[Design files in text formats]
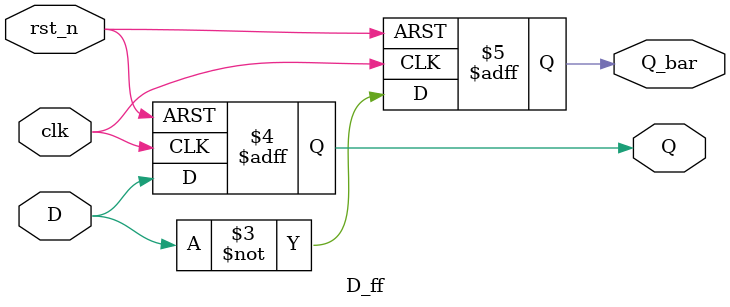
<source format=v>
`timescale 1ns/1ps

module D_ff(clk, rst_n, D, Q, Q_bar);
    input clk, rst_n, D;
    output reg Q, Q_bar;
    
    always @(posedge clk or negedge rst_n)
        if (!rst_n)
            begin 
                Q <= 1'b0;
                Q_bar <= 1'b1;
            end
        else 
            begin
                Q <= D;
                Q_bar <= ~D;
            end

endmodule
</source>
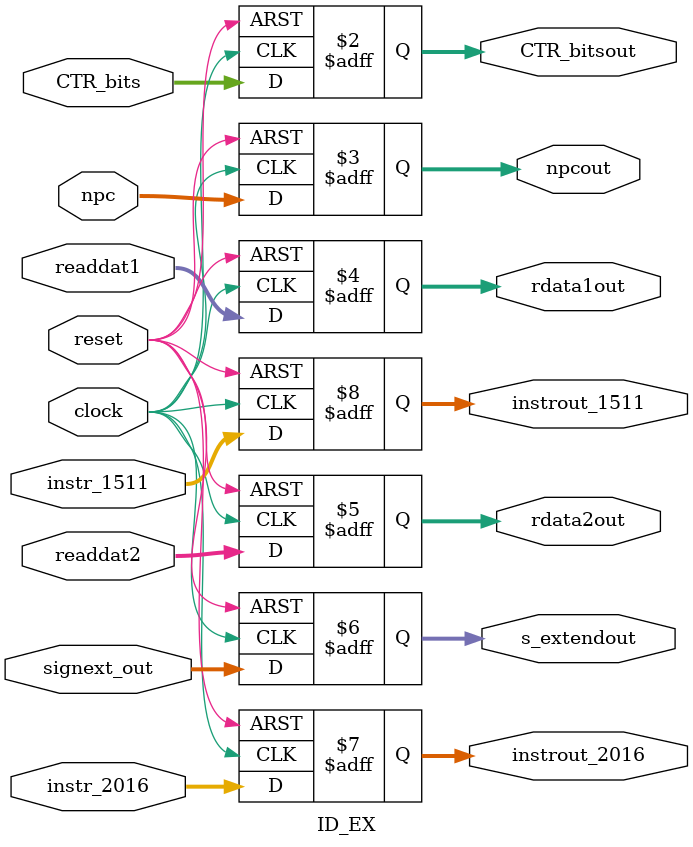
<source format=v>

module ID_EX(clock, reset, CTR_bits, npc,        // Input clock, control bits, and npc
             readdat1, readdat2, signext_out,                  // Input data1 and data2 and sign extended immed
             instr_2016, instr_1511,          // Input IFID_instr[20-16] and [15-11]
             CTR_bitsout, npcout, rdata1out, rdata2out, s_extendout, instrout_2016, instrout_1511); // Outputs

  // Define inputs
  input clock, reset;
  input [8:0] CTR_bits;                                         // 9-bit control bits
  input [31:0] readdat1, readdat2, signext_out, npc;            // Input 32 bit data values, npc
  input [4:0] instr_2016, instr_1511;

  // Define outputs
  output [8:0] CTR_bitsout;
  output [31:0] npcout, rdata1out, rdata2out, s_extendout;
  output [4:0] instrout_2016, instrout_1511;


  // Storage register definitions
  (* dont_touch = "true" *)reg [8:0] CTR_bitsout;
  (* dont_touch = "true" *)reg [31:0] rdata1out, rdata2out, s_extendout, npcout;
  (* dont_touch = "true" *)reg [4:0] instrout_2016, instrout_1511;



  always @(posedge clock or posedge reset) begin
    if (reset) begin
      CTR_bitsout <= 0;
      npcout <= 0;
      rdata1out <= 0;
      rdata2out <= 0;
      s_extendout <= 0;
      instrout_2016 <= 0;
      instrout_1511 <= 0;
    end
    else begin
      CTR_bitsout <= CTR_bits;
      npcout <= npc;
      rdata1out <= readdat1;
      rdata2out <= readdat2;
      s_extendout <= signext_out;
      instrout_2016 <= instr_2016;
      instrout_1511 <= instr_1511;
    end
  end

endmodule

</source>
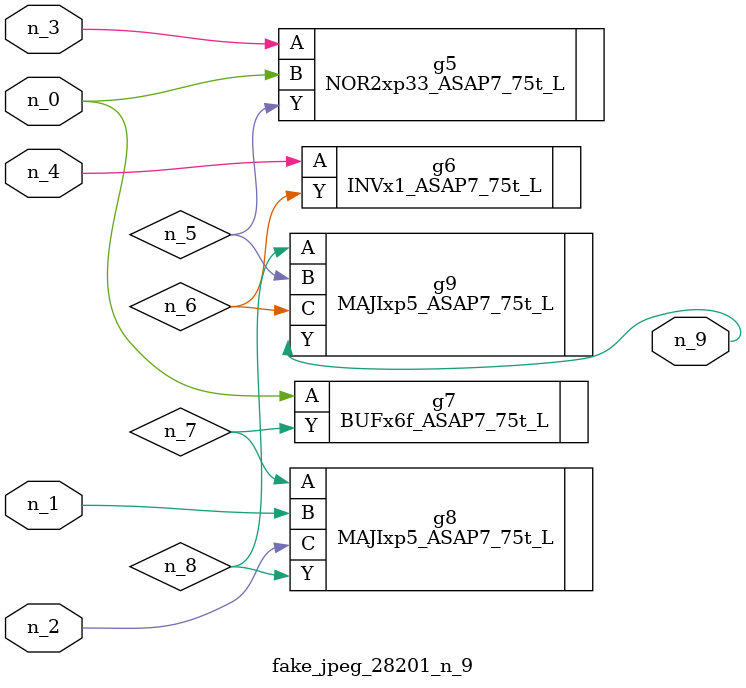
<source format=v>
module fake_jpeg_28201_n_9 (n_3, n_2, n_1, n_0, n_4, n_9);

input n_3;
input n_2;
input n_1;
input n_0;
input n_4;

output n_9;

wire n_8;
wire n_6;
wire n_5;
wire n_7;

NOR2xp33_ASAP7_75t_L g5 ( 
.A(n_3),
.B(n_0),
.Y(n_5)
);

INVx1_ASAP7_75t_L g6 ( 
.A(n_4),
.Y(n_6)
);

BUFx6f_ASAP7_75t_L g7 ( 
.A(n_0),
.Y(n_7)
);

MAJIxp5_ASAP7_75t_L g8 ( 
.A(n_7),
.B(n_1),
.C(n_2),
.Y(n_8)
);

MAJIxp5_ASAP7_75t_L g9 ( 
.A(n_8),
.B(n_5),
.C(n_6),
.Y(n_9)
);


endmodule
</source>
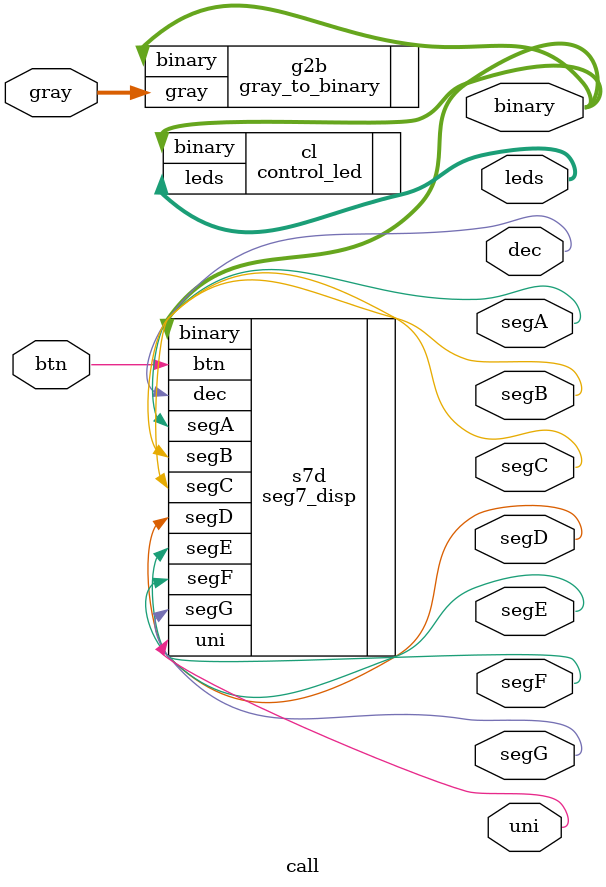
<source format=sv>
module call (
    input  logic [3 : 0] gray,  // Entrada: Código Gray (4 bits)
    input  logic btn, // Entrada: Botón
    output logic [3 : 0] leds, // Salida: LEDs
    output logic [3 : 0] binary, // Salida: Código Binario (4 bits)
    output logic uni,  // Salida: Transistor unidades
    output logic dec, // Salida: Transistor decenas
    output logic segA,
    output logic segB,
    output logic segC,
    output logic segD,
    output logic segE,
    output logic segF,
    output logic segG
);

    // Instanciación de los módulos
    gray_to_binary g2b (
        .gray(gray),
        .binary(binary)
    );

    control_led cl (
        .binary(binary),
        .leds(leds)
    );

    seg7_disp s7d (
        .binary(binary),
        .btn(btn),
        .uni(uni),
        .dec(dec),
        .segA(segA),
        .segB(segB),
        .segC(segC),
        .segD(segD),
        .segE(segE),
        .segF(segF),
        .segG(segG)
    );

endmodule
</source>
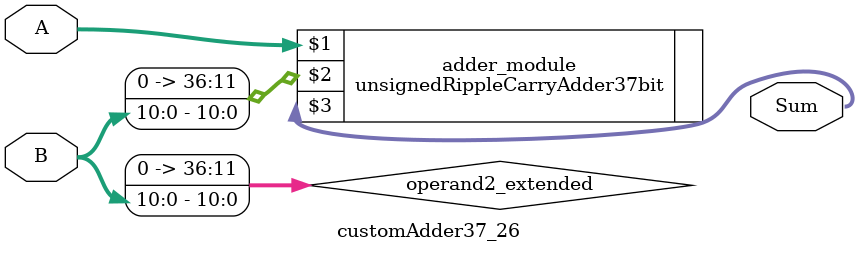
<source format=v>
module customAdder37_26(
                        input [36 : 0] A,
                        input [10 : 0] B,
                        
                        output [37 : 0] Sum
                );

        wire [36 : 0] operand2_extended;
        
        assign operand2_extended =  {26'b0, B};
        
        unsignedRippleCarryAdder37bit adder_module(
            A,
            operand2_extended,
            Sum
        );
        
        endmodule
        
</source>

> _ASSIGNMENT_:
An exact copy of the lines from the one with "input [10 : 0]" to the final line of the entries is all that the answer should hold.

> _ANSWER AREA_:
                        input [10 : 0] B,
                        
                        output [37 : 0] Sum
                );

        wire [36 : 0] operand2_extended;
        
        assign operand2_extended =  {26'b0, B};
        
        unsignedRippleCarryAdder37bit adder_module(
            A,
            operand2_extended,
            Sum
        );
        
        endmodule
        
</source>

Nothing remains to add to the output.